■ **Provided passage**:
= = = =
RFR: 8040140 System.nanoTime() is slow and non-monotonic on OS X

David Holmes david.holmes at oracle.com
Tue Apr 22 10:14:13 UTC 2014


Karen,

On 19/04/2014 12:43 AM, Karen Kinnear wrote:
> Staffan,
>
> thank you for your patience.
>
> I am happy with the fix to Mac OS X in terms of adding the new code and
> the guarantee about
> time not moving backward.
>
> The cleanup in the Solaris code also looks good.
>
> What I would request please is to split this back into two parts - I
> would like further discussion of the flag
> in a separate thread, to allow the OS X changes to go back right away.
>
> And for the comment in the Solaris code - the one thing we do know is
> that Solaris does not actually
> guarantee that time will not go backward.

The documentation for gethrtime certainly DOES guarantee that. From the 
manpage:

NOTES
      Although the units  of  hi-res  time  are  always  the  same
      (nanoseconds),  the actual resolution is hardware dependent.
      Hi-res time is guaranteed to be monotonic (it won't go back-
      ward, it won't periodically wrap) and linear (it won't occa-
      sionally speed up or slow down for adjustment, like the time
      of  day  can),  but not necessarily unique: two sufficiently
      proximate calls may return the same value.
= = = =
■ **Given information**:
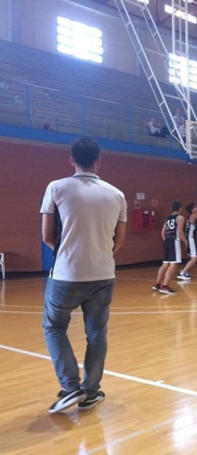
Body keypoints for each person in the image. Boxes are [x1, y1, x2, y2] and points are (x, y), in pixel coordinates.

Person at [40, 137, 127, 413]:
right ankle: (90, 392)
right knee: (97, 333)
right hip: (103, 274)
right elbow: (119, 241)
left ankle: (70, 387)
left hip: (66, 274)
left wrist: (69, 252)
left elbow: (46, 236)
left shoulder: (56, 187)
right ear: (99, 160)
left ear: (71, 159)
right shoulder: (117, 194)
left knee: (54, 327)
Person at [153, 202, 188, 294]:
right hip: (174, 241)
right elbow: (180, 232)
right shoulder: (180, 218)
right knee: (173, 264)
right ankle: (165, 286)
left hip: (167, 241)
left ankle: (157, 284)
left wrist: (165, 241)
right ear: (180, 208)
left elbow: (162, 232)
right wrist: (185, 241)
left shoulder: (168, 218)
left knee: (165, 264)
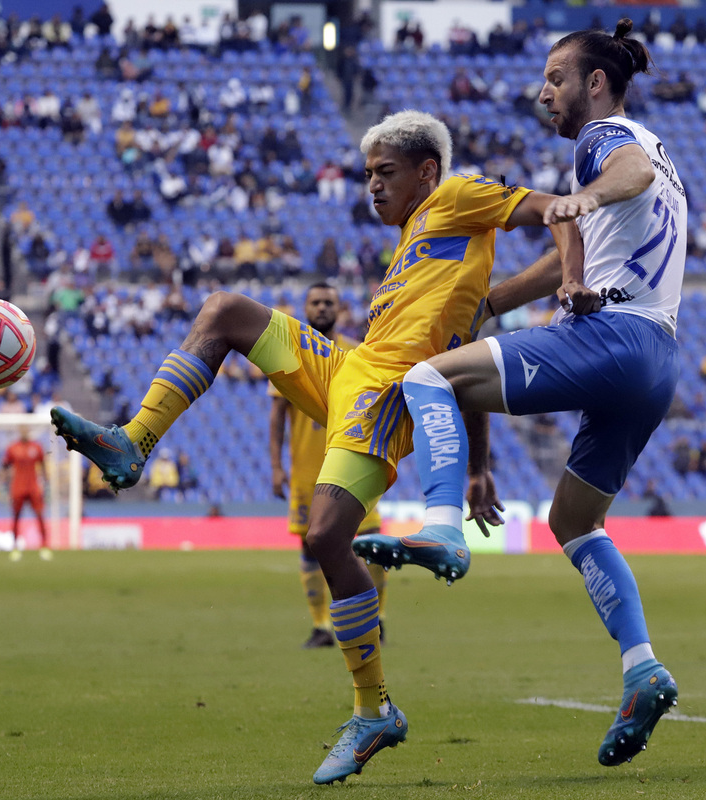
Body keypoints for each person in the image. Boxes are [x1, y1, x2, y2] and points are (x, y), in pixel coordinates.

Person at [49, 109, 581, 785]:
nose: (372, 187)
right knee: (223, 311)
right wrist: (477, 467)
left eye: (385, 173)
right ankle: (132, 442)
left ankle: (373, 708)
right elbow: (470, 356)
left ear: (427, 170)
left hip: (386, 393)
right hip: (348, 366)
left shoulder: (457, 195)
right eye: (366, 175)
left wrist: (570, 276)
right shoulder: (424, 241)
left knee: (329, 534)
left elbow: (559, 211)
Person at [351, 19, 682, 768]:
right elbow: (599, 227)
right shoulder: (661, 144)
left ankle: (440, 527)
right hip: (658, 359)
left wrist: (585, 196)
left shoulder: (604, 137)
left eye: (556, 77)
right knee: (573, 520)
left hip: (615, 338)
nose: (544, 91)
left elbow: (623, 178)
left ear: (595, 82)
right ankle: (642, 669)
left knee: (427, 374)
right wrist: (497, 299)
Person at [270, 284, 388, 649]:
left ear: (340, 309)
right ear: (305, 308)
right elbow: (276, 417)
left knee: (369, 544)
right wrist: (276, 466)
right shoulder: (290, 355)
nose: (322, 308)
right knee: (311, 547)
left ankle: (377, 619)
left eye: (328, 303)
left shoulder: (358, 353)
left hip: (353, 461)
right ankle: (321, 625)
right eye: (315, 302)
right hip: (307, 469)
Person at [0, 428, 51, 561]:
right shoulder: (13, 448)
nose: (24, 433)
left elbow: (43, 464)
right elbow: (5, 465)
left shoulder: (36, 447)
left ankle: (44, 547)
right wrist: (3, 484)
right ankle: (15, 547)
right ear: (19, 432)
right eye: (22, 430)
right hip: (18, 487)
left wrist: (47, 482)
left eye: (26, 430)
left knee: (40, 515)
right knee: (16, 517)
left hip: (33, 487)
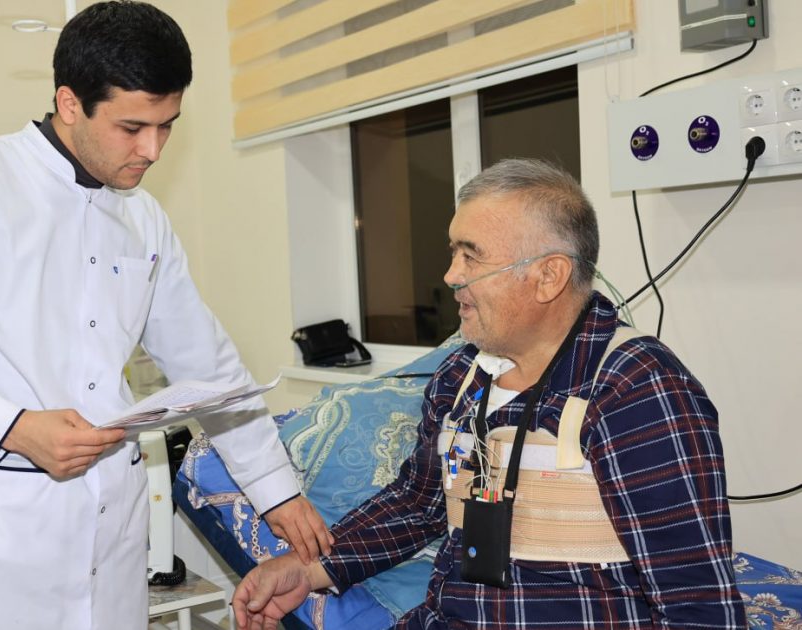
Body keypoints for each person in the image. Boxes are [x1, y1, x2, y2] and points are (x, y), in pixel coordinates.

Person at [0, 2, 330, 628]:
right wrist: (14, 427)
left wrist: (275, 490)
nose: (152, 149)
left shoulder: (144, 217)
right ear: (69, 104)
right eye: (132, 127)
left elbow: (207, 365)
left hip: (114, 535)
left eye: (167, 126)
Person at [233, 159, 746, 629]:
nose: (450, 276)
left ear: (548, 276)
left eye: (471, 257)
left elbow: (695, 603)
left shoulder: (635, 387)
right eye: (453, 252)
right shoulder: (462, 376)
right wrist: (308, 568)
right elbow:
= = = =
■ **Aim of the exercise**:
Decide whether each statement agrees with the System.nanoTime() review thread. Answer yes or no, and quote the words of the thread that settle it.
(a) Karen Kinnear asked for the change to be split into two parts.
(b) The gethrtime manpage says two very close calls always return different values.
(c) The gethrtime manpage says the actual resolution of hi-res time depends on the hardware.
The rows have no part in this work.

■ **Output of the task**:
(a) Yes: "What I would request please is to split this back into two parts"
(b) No: "two sufficiently proximate calls may return the same value"
(c) Yes: "the actual resolution is hardware dependent"